Ne tuhaf diye düşündüm. İnsanın en yakın arkadaşı Yaşar Kemal olur mu yahu, bu nasıl bir hayattır?!? Ne konuşurlar acaba , hep sanattan edebiyattan siyasetten konuşacak değiller ya hani, ne bileyim çocukların derdinden, yolun kazılmış olmasından falan da dertlenmezler mi ki birbirlerine.. Düşün şimdi en yakın arkadaşı Yaşar Kemal ve O'nun da Zülfü Livaneli! Telefonda cevapsız arama: Zülfü!

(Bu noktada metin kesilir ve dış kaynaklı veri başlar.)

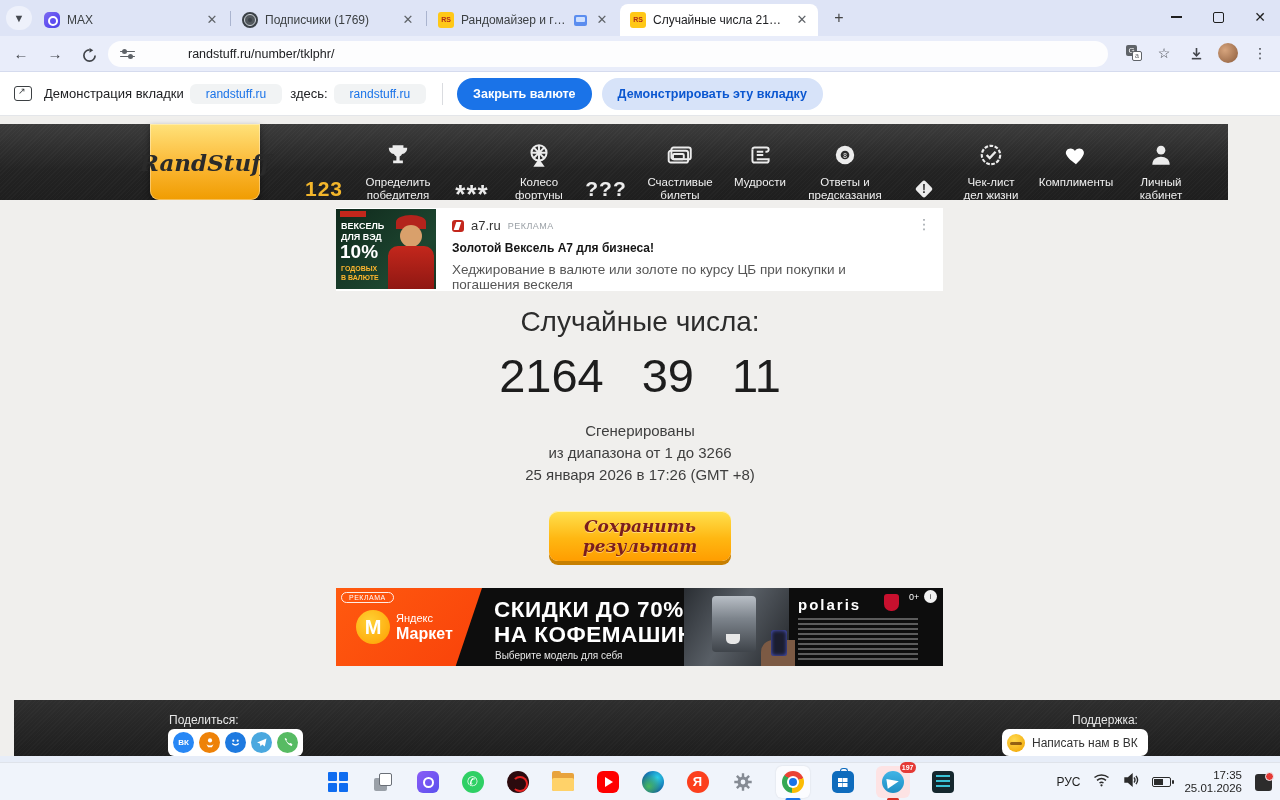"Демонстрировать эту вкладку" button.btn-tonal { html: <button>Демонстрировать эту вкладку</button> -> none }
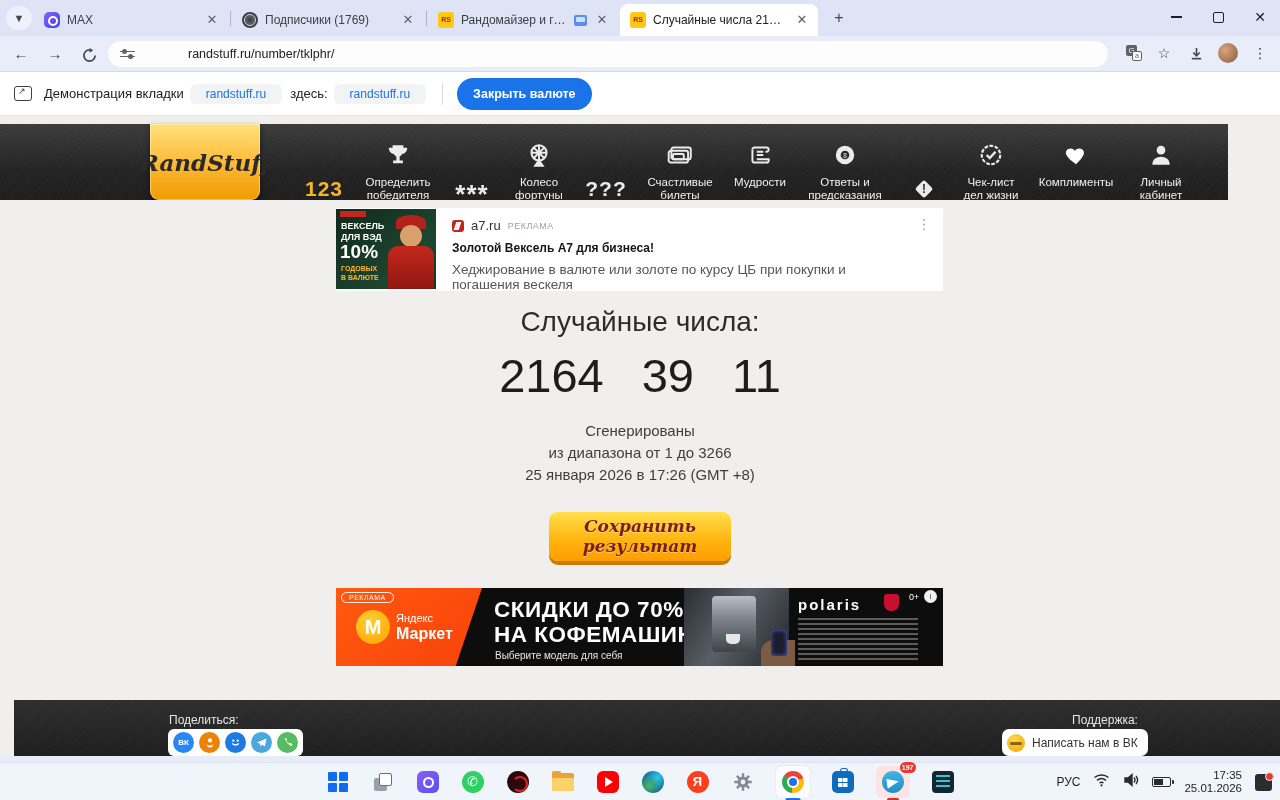"Золотой Вексель А7 для бизнеса!" .adtitle { font-size: 12px -> 17px }
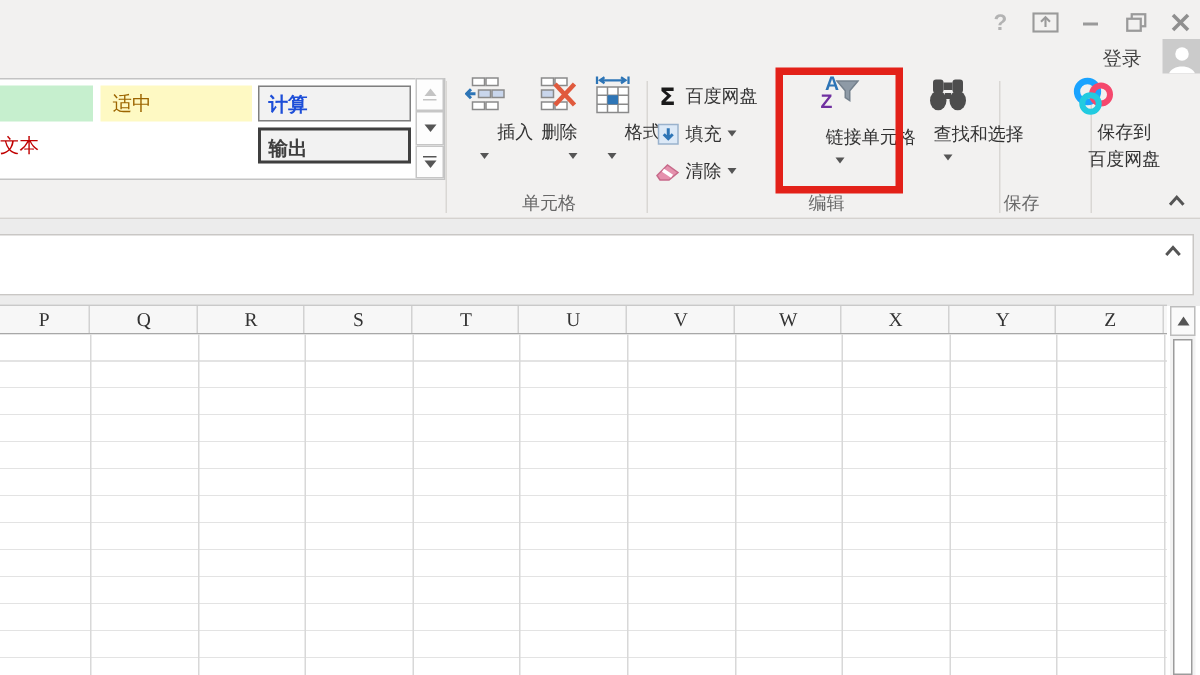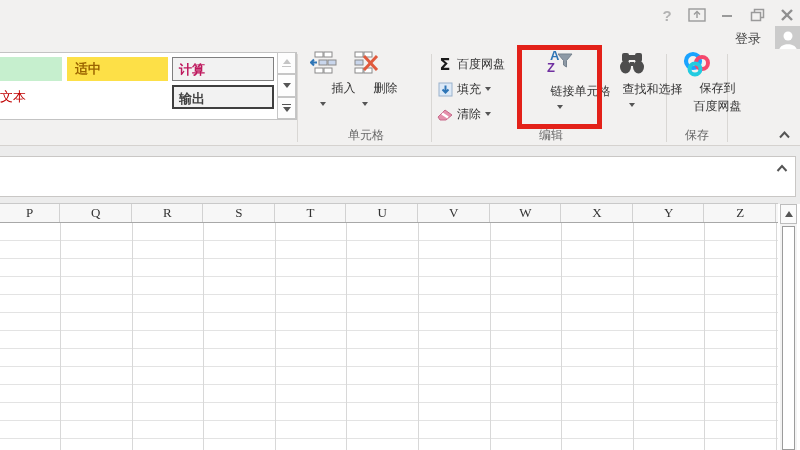"适中" div.style-cell { background: #fde047 -> #fef9c3; font-weight: bold -> none }
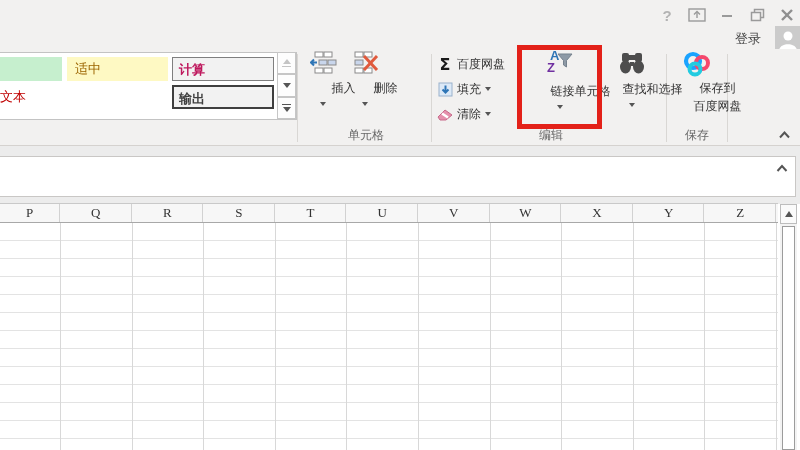"计算" div.style-cell { color: #be185d -> #1d4ed8 }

Herneyse işte, dedim ki kendi kendime, bu ikisinin birbirlerinin kitapları hakkında yorum yapmaması lazım ; yani şimdi allahaşkına Yaşar Kemal'in Z.Livaneli'nin bir kitabını beğenmemesi mümkün müdür(ya da aksi durum).. Konuştukça güzelleşen insanlar gibi, herkesin annesinin çok güzel olması gibi.. Bu denli yakın iki dostun birbirinin kitabını vs beğenmemesi söz konusu o-la-maz :) (bence)
İşte ilk hislerimin bunlar olduğu kitap bitince ise..tek yaptığım Yaşar Kemal 'e katılmak oldu.Stockholm'de geçen bu enfes hikayede de siyaset vardı ama bunu çok sevdim.Farklı ülkelerden gelen insanların ortak yaşamlarını zaten severim, bu hikaye ise tamamen sardı beni.(Başka başka milletlerden arkadaşlarım olmasına özenmişimdir hep,daha bir çok şeye özendiğim gibi)
Stockholm' de mülteci olarak yaşayan Sami, Türkiye'de yok yere öldürülen(haklı bir ölüm varmış gibi, ne saçma bir kalıp bu böyle) sevgilisi Filiz, o dönem Türkiye'den kaçmak zorunda kalışlarının imza yetkilisi bakan, Şilili bir hırçın genç kız Clara... içiçe geçmiş bambaşka hayatlar..okuyun derim.